Thor Bendik Weider, Chaiman of Manpower Framnæs Instalasjon, said to the newspaper Aftenposten that Manpower is struggling to fill certain jobs with young Norwegians. The company, which is the second largest in the country, has problems finding young locals for “typical youth jobs.”
This comes after labour market research indicates that increased immigration from Sweden “displaces” young Norwegians from the labour market as Swedish youngsters seem more willing to take on low-skilled jobs.
Mr Weider also said Norwegian youngsters can hardly be found in the services industry in sectors such as catering or also in warehousing. “Whether it's because work is not good enough or paid well enough is difficult to say.” He added that Manpower “can document that the Swedes are applying for jobs Norwegian youth are not applying for. There are fewer Norwegian youth seeking employment with us than we would like.”

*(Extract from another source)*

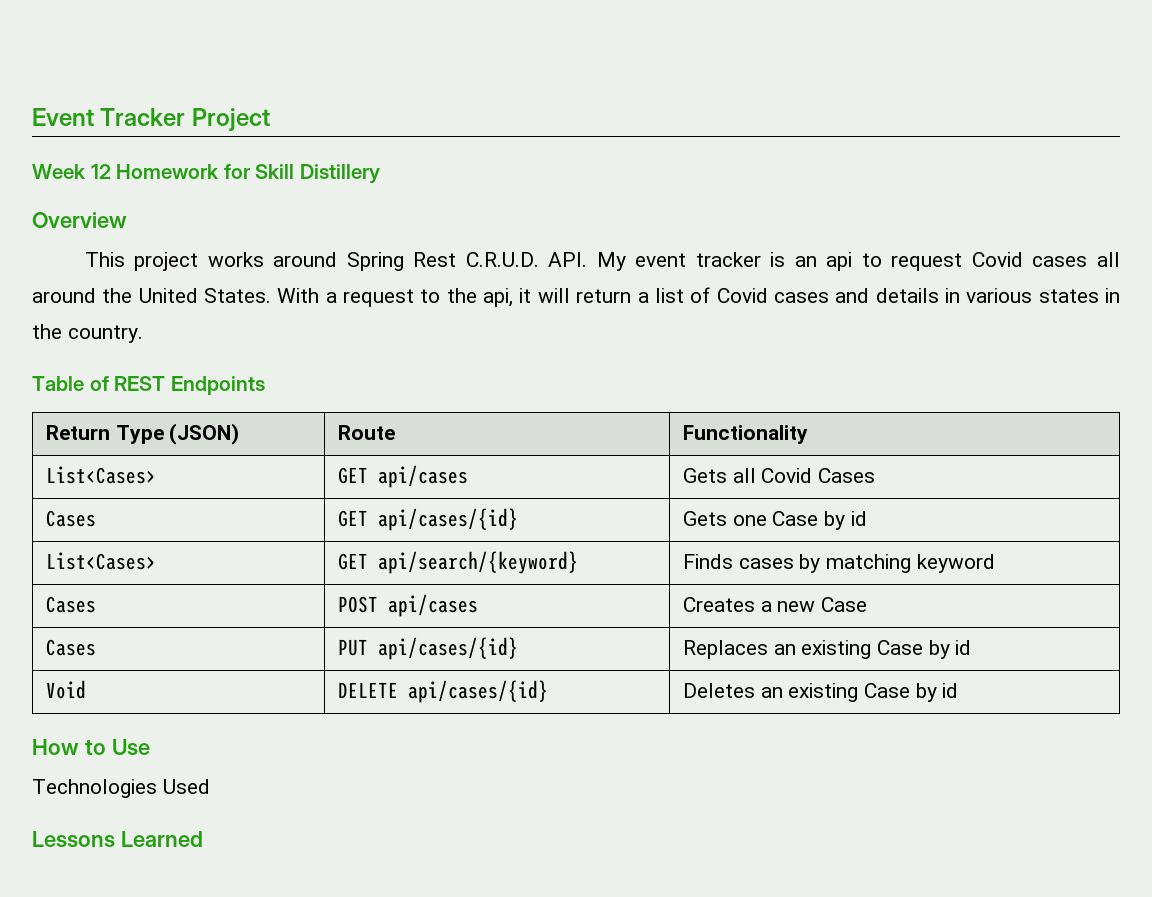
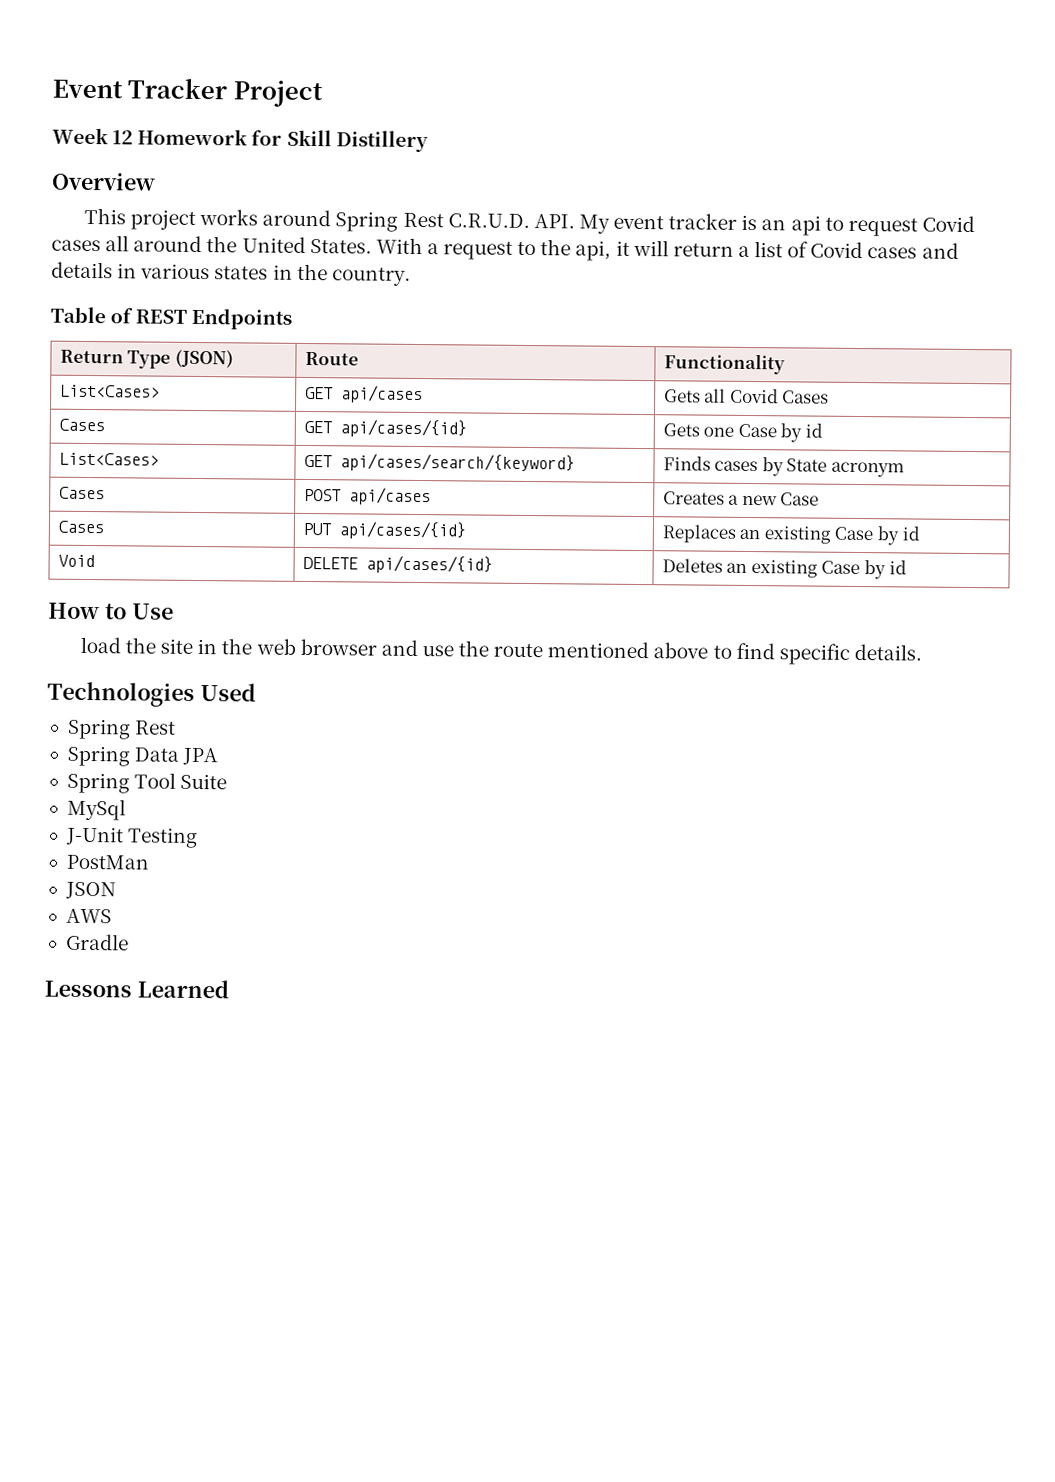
[377,551,578,574] api/search/{keyword} -> [339,453,575,473] api/cases/search/{keyword}
[825,554,995,573] matching keyword -> [786,458,905,478] State acronym
[32,779,210,798] Technologies Used -> [79,636,922,665] [47,681,256,707] [67,718,177,740] [66,745,219,767] [66,772,228,794] [66,798,126,821] [65,826,199,849] [65,854,149,870] [64,881,116,900] [65,908,112,924] [65,933,129,951] load the site in the web browser and use the route mentioned above to find specific details. // Technologies Used // Spring Rest // Spring Data JPA // Spring Tool Suite // MySql // J-Unit Testing // PostMan // JSON // AWS // Gradle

He argued that young Norwegians may be spoiled by their parents and could therefore show little interest in working. This, he warned, means youngsters are losing out on gaining important work experience.
But his comments have not gone down well. Leader of the Socialist Youth League in Norway, Andreas Halse, felt “provoked” by Mr Weider’s remarks. He accused him of “shameless moralism” and said Mr Weider, with his high salary, belonged to a generation that had it all.
“Work life was simple, housing was affordable and there was welfare for everybody when Weider was young,” Mr Halse said in response. He said this had changed completely and many youngsters are now increasingly working as temporaries because it is more difficult to get a permanent job. “This is a provocative statement from someone who has no idea what he's talking about,” Mr Halse concluded.